RECORDS SHOWN ::

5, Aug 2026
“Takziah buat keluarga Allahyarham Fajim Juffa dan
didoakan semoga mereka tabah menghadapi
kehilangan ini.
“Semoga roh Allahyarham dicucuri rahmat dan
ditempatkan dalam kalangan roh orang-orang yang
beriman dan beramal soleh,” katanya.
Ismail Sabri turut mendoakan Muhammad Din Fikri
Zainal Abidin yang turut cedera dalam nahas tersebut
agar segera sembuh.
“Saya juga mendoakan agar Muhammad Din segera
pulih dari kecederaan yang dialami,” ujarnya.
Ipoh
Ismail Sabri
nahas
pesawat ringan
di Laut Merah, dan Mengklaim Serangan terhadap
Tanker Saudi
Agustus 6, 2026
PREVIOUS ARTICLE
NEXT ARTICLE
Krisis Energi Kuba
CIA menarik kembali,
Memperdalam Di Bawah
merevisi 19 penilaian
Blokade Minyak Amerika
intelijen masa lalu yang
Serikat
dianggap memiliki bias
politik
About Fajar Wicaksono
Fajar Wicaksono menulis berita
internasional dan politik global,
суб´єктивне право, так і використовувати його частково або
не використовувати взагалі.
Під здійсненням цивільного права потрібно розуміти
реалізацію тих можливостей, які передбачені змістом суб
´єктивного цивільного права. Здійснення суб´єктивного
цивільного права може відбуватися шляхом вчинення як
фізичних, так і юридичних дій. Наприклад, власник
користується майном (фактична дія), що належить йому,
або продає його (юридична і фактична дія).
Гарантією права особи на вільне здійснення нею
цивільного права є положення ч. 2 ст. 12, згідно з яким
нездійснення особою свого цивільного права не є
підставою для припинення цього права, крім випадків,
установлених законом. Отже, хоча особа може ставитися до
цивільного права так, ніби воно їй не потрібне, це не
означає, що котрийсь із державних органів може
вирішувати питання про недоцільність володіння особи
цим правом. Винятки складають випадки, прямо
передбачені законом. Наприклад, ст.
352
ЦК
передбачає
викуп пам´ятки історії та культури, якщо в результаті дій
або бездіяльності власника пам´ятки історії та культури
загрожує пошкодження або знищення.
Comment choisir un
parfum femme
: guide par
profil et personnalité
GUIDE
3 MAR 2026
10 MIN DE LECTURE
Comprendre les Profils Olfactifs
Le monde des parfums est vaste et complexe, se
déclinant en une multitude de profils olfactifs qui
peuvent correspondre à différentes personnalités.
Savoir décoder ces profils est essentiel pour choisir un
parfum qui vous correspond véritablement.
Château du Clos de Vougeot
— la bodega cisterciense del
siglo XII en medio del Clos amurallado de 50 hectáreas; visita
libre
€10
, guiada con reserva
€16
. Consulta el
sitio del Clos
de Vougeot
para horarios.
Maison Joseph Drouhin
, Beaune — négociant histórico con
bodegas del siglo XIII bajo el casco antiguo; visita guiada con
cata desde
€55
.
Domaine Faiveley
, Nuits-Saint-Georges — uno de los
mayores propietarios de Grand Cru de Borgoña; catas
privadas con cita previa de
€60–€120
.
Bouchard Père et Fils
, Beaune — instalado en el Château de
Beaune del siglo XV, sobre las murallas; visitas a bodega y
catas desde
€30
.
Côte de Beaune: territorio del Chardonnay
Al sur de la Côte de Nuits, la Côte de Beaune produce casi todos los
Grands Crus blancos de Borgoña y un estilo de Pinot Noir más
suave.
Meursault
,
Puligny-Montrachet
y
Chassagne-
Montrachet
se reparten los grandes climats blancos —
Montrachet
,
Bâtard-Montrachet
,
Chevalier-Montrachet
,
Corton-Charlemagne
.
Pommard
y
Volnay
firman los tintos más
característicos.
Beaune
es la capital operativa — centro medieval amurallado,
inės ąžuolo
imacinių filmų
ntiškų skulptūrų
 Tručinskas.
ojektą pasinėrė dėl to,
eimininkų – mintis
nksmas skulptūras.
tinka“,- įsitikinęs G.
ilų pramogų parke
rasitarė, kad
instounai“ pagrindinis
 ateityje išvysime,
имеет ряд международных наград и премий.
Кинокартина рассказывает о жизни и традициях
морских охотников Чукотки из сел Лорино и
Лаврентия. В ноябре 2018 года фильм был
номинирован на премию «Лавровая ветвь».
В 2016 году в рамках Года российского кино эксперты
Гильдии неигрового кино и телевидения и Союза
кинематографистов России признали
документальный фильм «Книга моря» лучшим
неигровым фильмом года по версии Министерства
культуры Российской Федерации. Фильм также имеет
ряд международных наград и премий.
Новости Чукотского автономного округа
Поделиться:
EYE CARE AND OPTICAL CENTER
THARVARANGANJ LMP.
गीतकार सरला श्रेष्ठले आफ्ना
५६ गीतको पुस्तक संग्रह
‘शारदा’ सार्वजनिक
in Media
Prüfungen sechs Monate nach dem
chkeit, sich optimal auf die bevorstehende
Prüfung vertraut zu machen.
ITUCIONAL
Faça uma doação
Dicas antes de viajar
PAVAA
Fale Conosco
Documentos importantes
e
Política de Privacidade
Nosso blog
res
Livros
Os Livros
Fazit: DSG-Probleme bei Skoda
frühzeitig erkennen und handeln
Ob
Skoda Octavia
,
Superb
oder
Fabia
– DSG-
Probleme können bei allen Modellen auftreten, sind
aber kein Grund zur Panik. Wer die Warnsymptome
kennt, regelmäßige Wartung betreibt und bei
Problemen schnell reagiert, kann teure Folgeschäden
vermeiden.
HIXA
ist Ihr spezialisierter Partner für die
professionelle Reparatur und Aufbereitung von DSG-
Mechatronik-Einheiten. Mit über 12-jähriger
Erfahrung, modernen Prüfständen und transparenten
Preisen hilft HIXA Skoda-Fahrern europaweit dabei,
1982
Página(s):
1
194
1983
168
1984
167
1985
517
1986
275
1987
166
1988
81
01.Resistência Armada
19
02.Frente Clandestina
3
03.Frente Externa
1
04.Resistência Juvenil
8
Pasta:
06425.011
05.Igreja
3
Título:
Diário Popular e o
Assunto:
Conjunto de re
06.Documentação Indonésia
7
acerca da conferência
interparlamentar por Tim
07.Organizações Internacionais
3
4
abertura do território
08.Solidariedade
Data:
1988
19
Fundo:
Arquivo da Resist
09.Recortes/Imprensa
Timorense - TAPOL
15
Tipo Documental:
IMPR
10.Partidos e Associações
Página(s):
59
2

INSTRUCTIONS TO FOLLOW ::
Please tally how many lines in the rows above contain the string "Wicaksono", matching case exactly, and give only that number.

RESPONSE FOR THIS EXERCISE ::
2